Automated extraction of clinical traits of multiple sclerosis in electronic medical records.

机构信息

Center for Human Genetics Research, Vanderbilt University Medical Center, Nashville, Tennessee, USA.

出版信息

J Am Med Inform Assoc. 2013 Dec;20(e2):e334-40. doi: 10.1136/amiajnl-2013-001999. Epub 2013 Oct 22.

Abstract

OBJECTIVES

The clinical course of multiple sclerosis (MS) is highly variable, and research data collection is costly and time consuming. We evaluated natural language processing techniques applied to electronic medical records (EMR) to identify MS patients and the key clinical traits of their disease course.

MATERIALS AND METHODS

We used four algorithms based on ICD-9 codes, text keywords, and medications to identify individuals with MS from a de-identified, research version of the EMR at Vanderbilt University. Using a training dataset of the records of 899 individuals, algorithms were constructed to identify and extract detailed information regarding the clinical course of MS from the text of the medical records, including clinical subtype, presence of oligoclonal bands, year of diagnosis, year and origin of first symptom, Expanded Disability Status Scale (EDSS) scores, timed 25-foot walk scores, and MS medications. Algorithms were evaluated on a test set validated by two independent reviewers.

RESULTS

We identified 5789 individuals with MS. For all clinical traits extracted, precision was at least 87% and specificity was greater than 80%. Recall values for clinical subtype, EDSS scores, and timed 25-foot walk scores were greater than 80%.

DISCUSSION AND CONCLUSION

This collection of clinical data represents one of the largest databases of detailed, clinical traits available for research on MS. This work demonstrates that detailed clinical information is recorded in the EMR and can be extracted for research purposes with high reliability.

摘要

目的

多发性硬化症(MS)的临床病程变化多样,且研究数据的采集既昂贵又耗时。
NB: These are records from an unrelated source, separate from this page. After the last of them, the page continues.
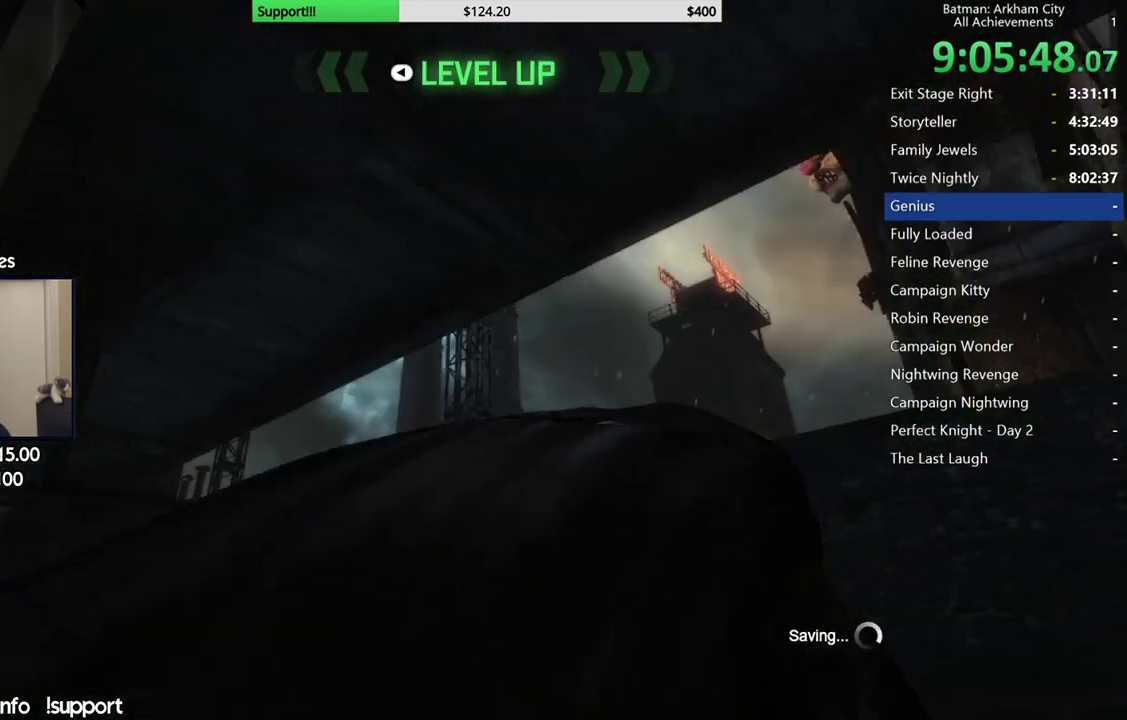
{"buttons": ["R2"], "left_stick": "up", "right_stick": "down-left", "events": [[17, "right_stick", "up"], [67, "left_stick", "up"], [150, "right_stick", "center"], [233, "right_stick", "left"], [350, "right_stick", "down-left"]]}
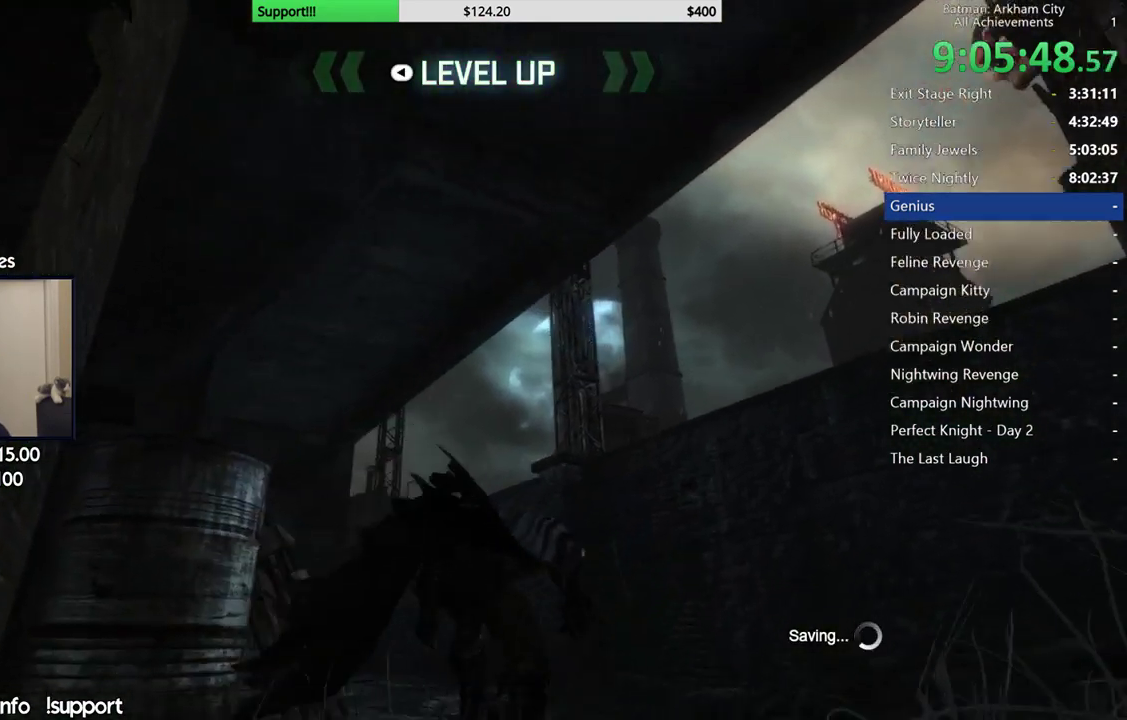
{"buttons": ["R2"], "left_stick": "up", "right_stick": "center", "events": [[167, "right_stick", "center"]]}
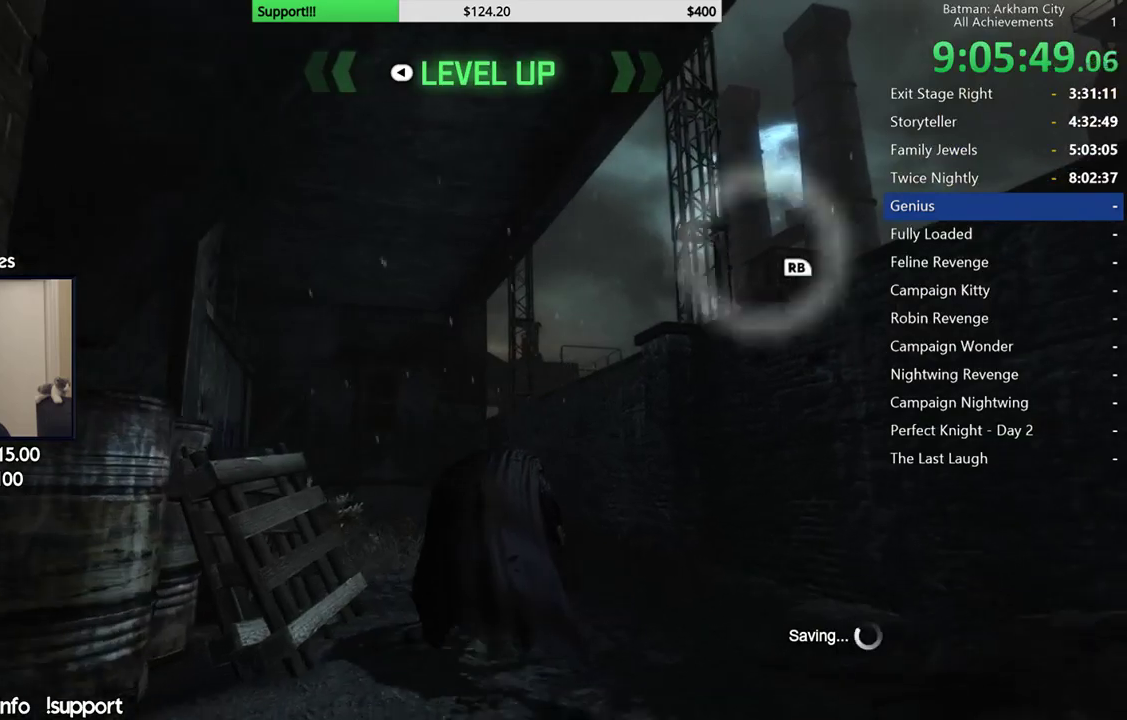
{"buttons": ["R2"], "left_stick": "up", "right_stick": "center", "events": [[233, "right_stick", "up-right"], [500, "right_stick", "center"]]}
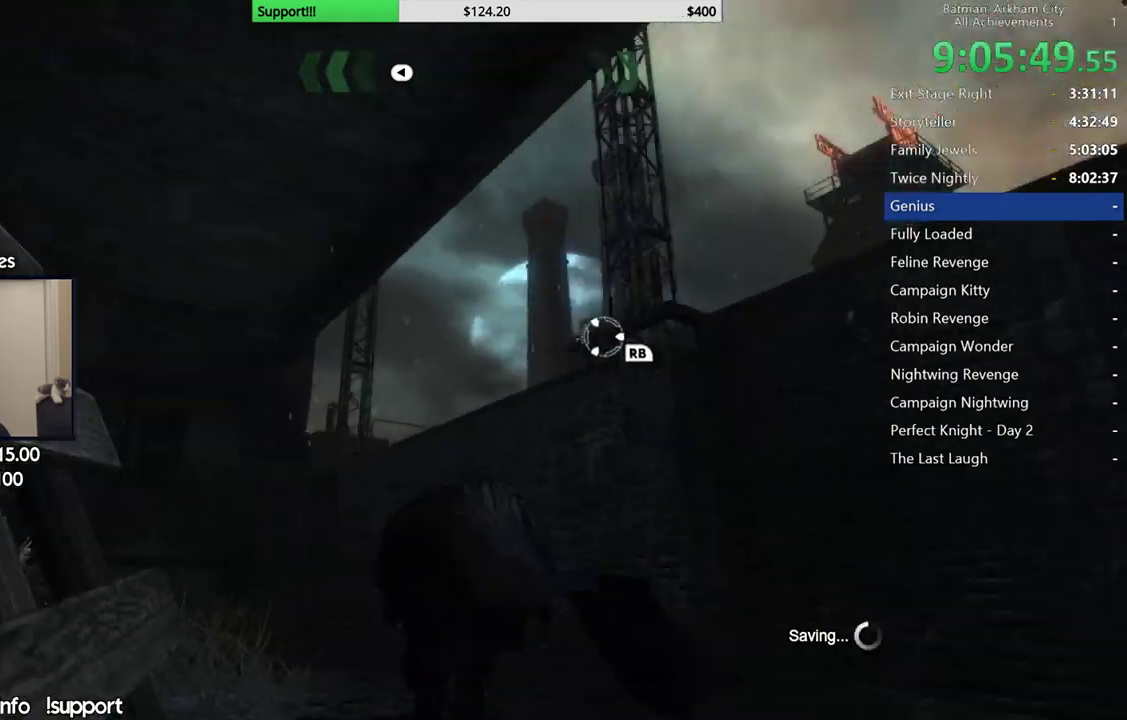
{"buttons": ["R1"], "left_stick": "center", "right_stick": "center", "events": [[17, "left_stick", "up-left"], [67, "R2", "up"], [150, "left_stick", "left"], [250, "right_stick", "right"], [300, "left_stick", "up-left"], [400, "left_stick", "center"], [400, "right_stick", "center"], [417, "R1", "down"]]}
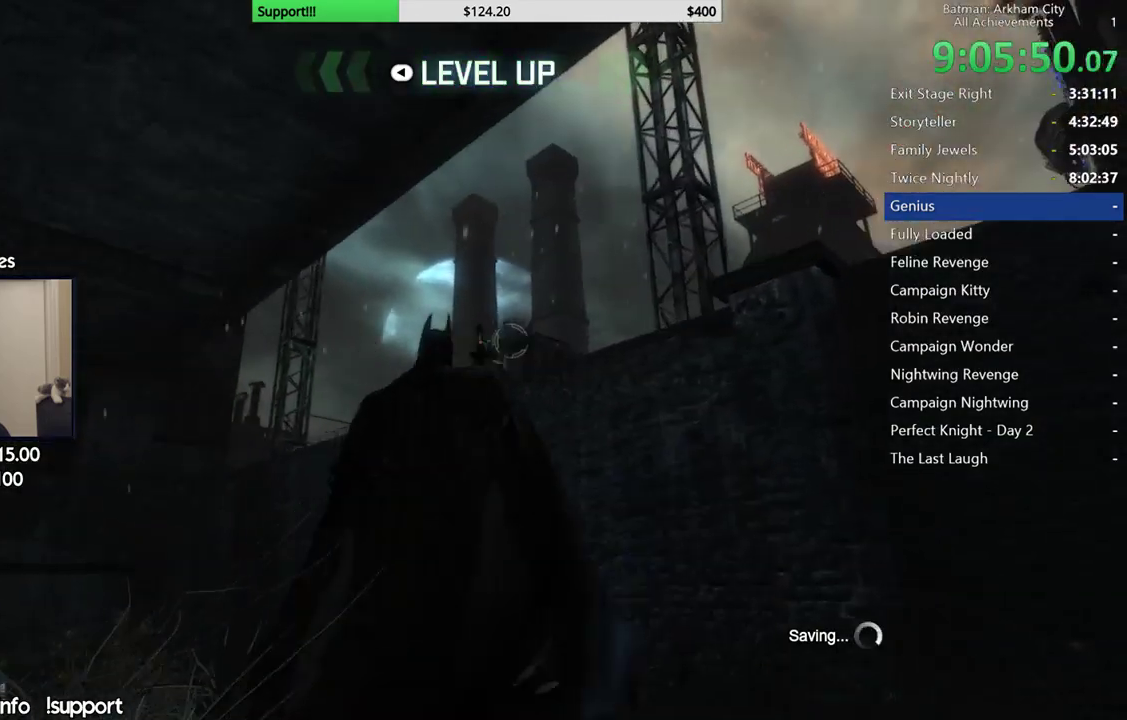
{"buttons": [], "left_stick": "center", "right_stick": "center", "events": [[33, "R1", "up"]]}
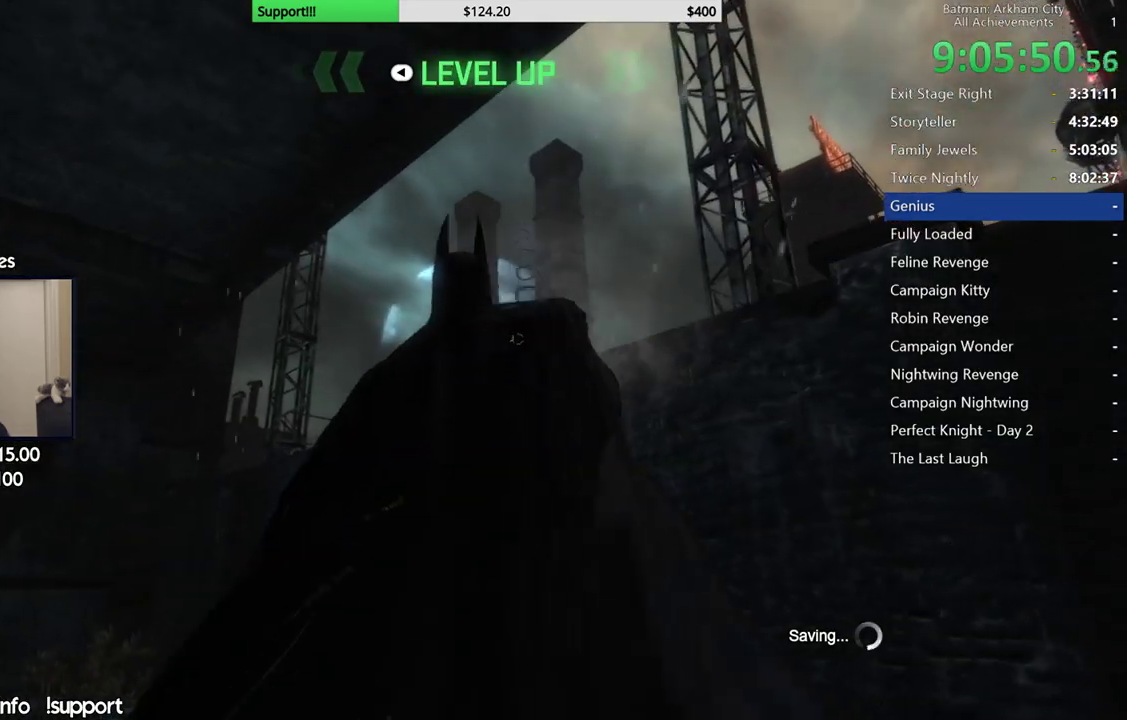
{"buttons": [], "left_stick": "center", "right_stick": "center", "events": []}
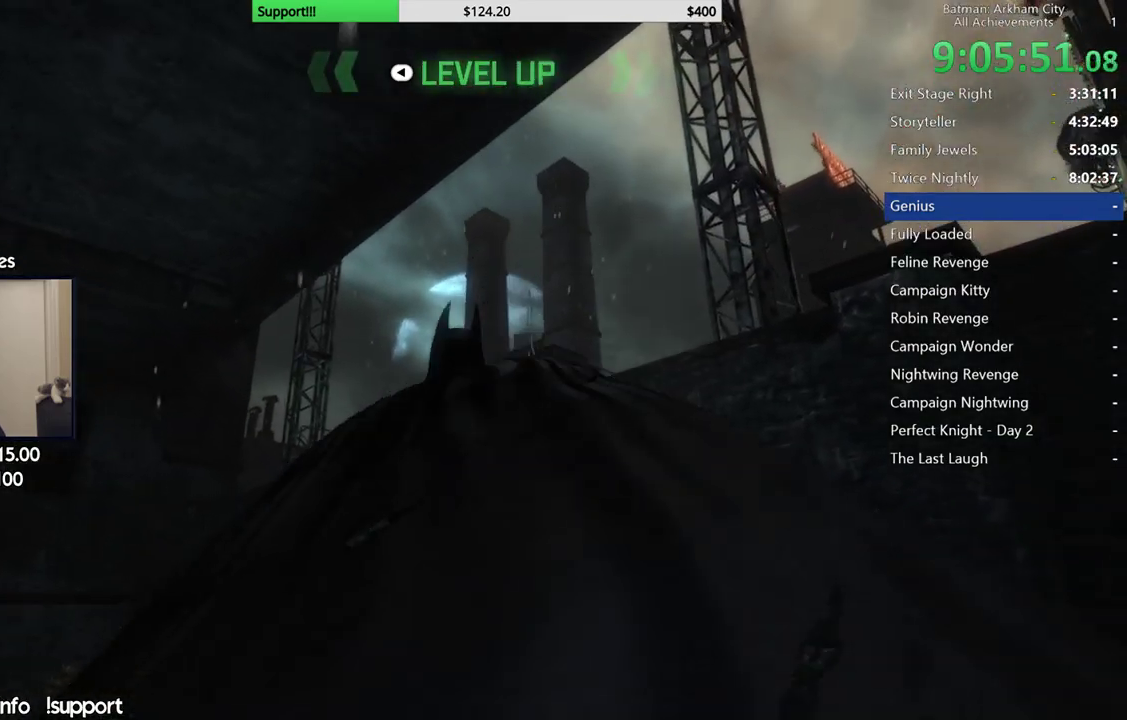
{"buttons": [], "left_stick": "up-left", "right_stick": "center", "events": [[383, "left_stick", "up"], [483, "left_stick", "up-left"]]}
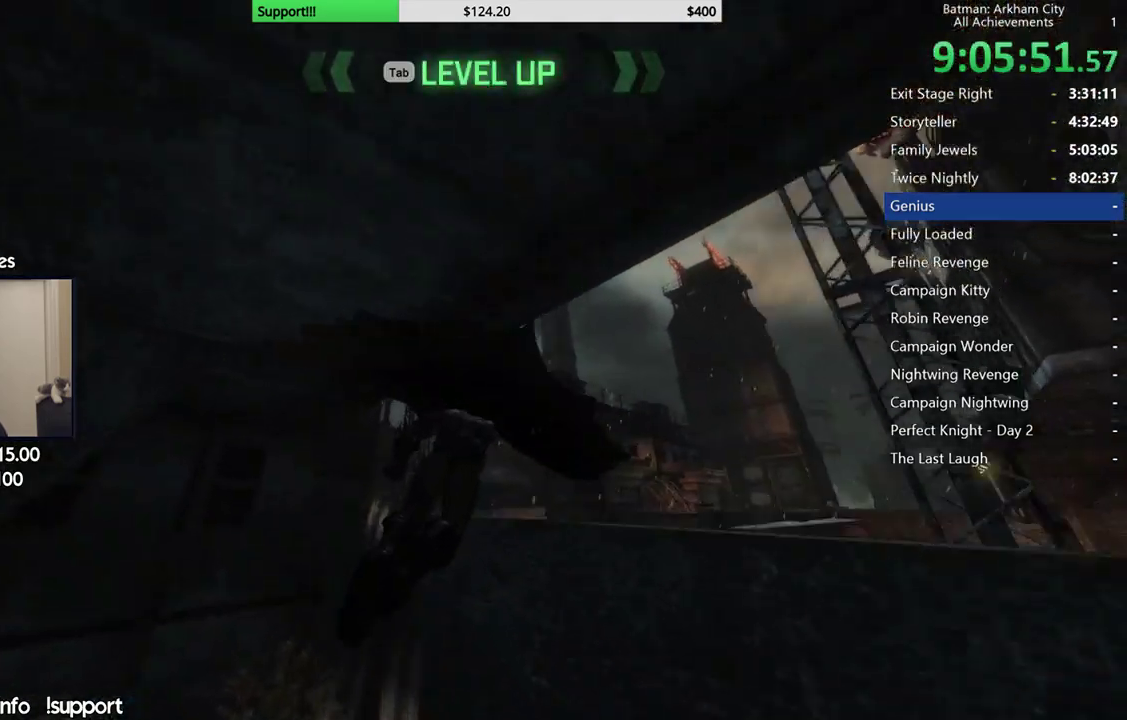
{"buttons": [], "left_stick": "up-left", "right_stick": "center", "events": []}
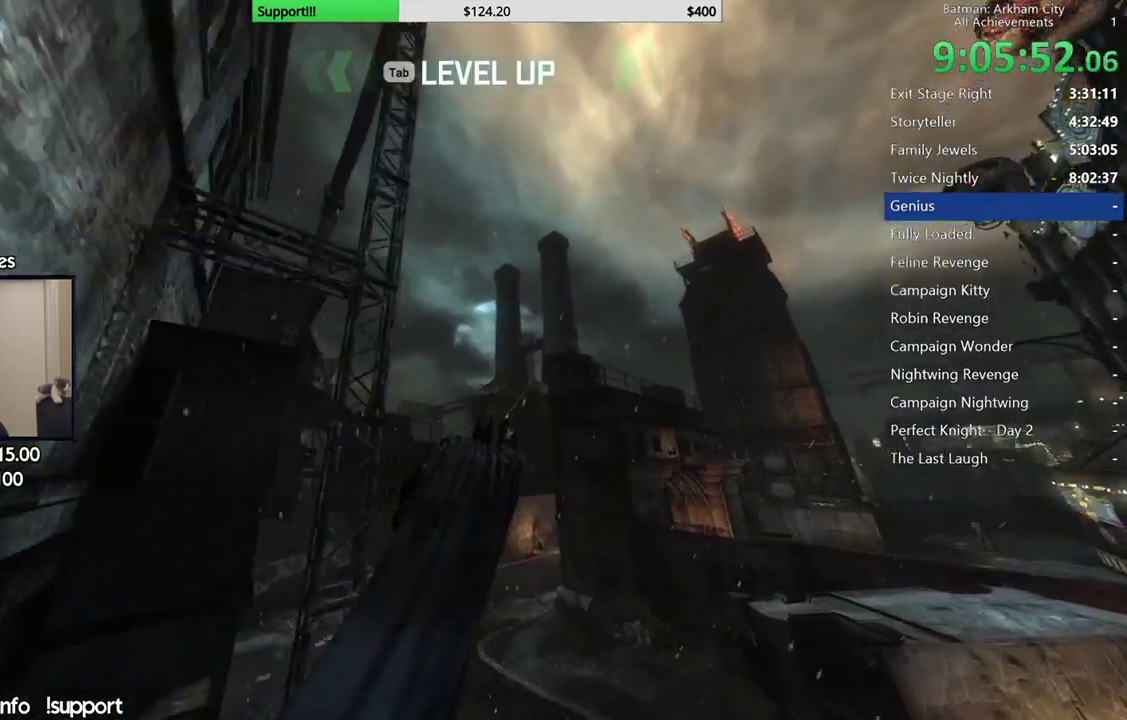
{"buttons": [], "left_stick": "up-left", "right_stick": "center", "events": []}
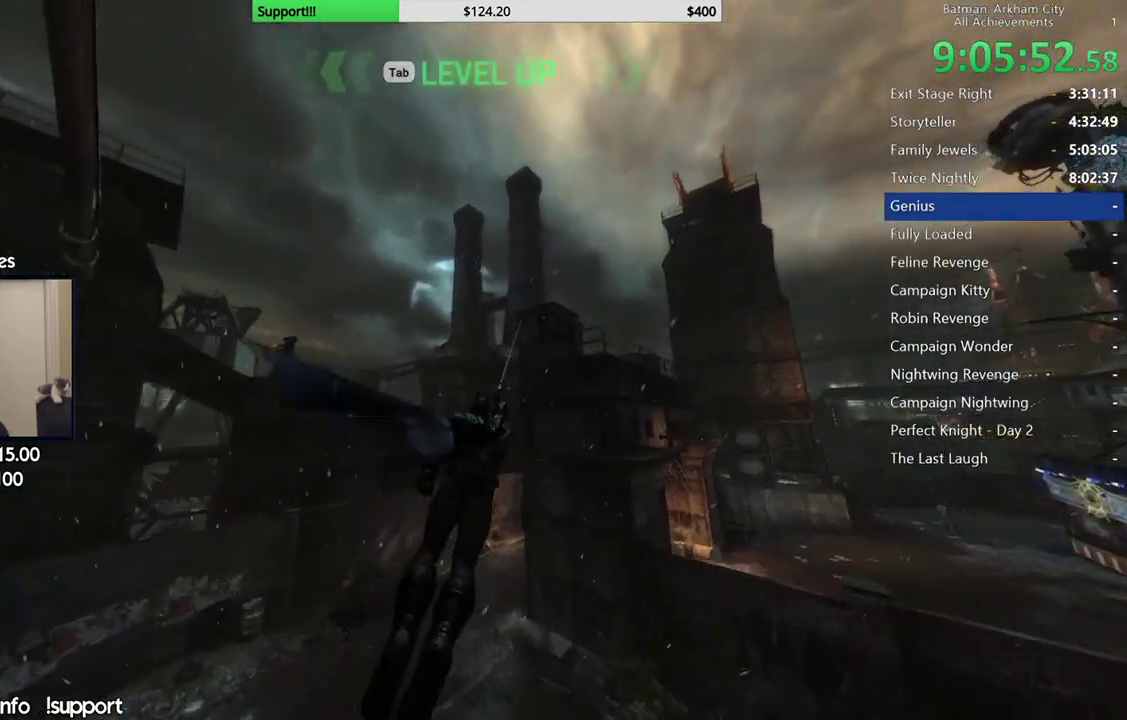
{"buttons": [], "left_stick": "left", "right_stick": "center", "events": [[67, "left_stick", "left"]]}
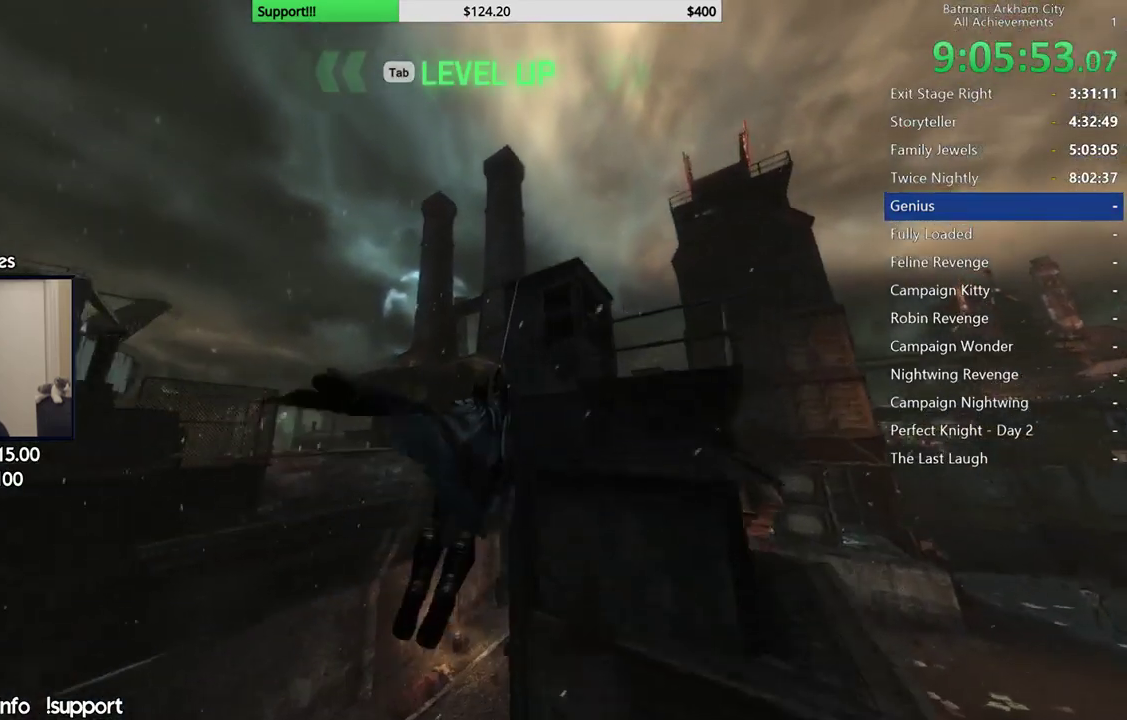
{"buttons": [], "left_stick": "center", "right_stick": "center", "events": [[250, "left_stick", "up-left"], [367, "left_stick", "center"]]}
我们评估了应用于电子病历(EMR)的自然语言处理技术,以识别 MS 患者及其疾病过程的关键临床特征。

材料与方法

我们使用了基于 ICD-9 编码、文本关键字和药物的四种算法,从范德比尔特大学的去识别研究版 EMR 中识别 MS 患者。使用 899 名个体的记录训练数据集,构建算法以从医疗记录的文本中识别和提取 MS 临床病程的详细信息,包括临床亚型、寡克隆带的存在、诊断年份、首发症状的年份和来源、扩展残疾状态量表(EDSS)评分、定时 25 英尺步行评分以及 MS 药物。算法在由两名独立审查员验证的测试集中进行了评估。

结果

我们确定了 5789 名 MS 患者。对于提取的所有临床特征,精度至少为 87%,特异性大于 80%。临床亚型、EDSS 评分和定时 25 英尺步行评分的召回值大于 80%。

讨论与结论

该临床数据集代表了可用于 MS 研究的最大详细临床特征数据库之一。这项工作表明,详细的临床信息记录在 EMR 中,并可通过高度可靠的方式提取用于研究目的。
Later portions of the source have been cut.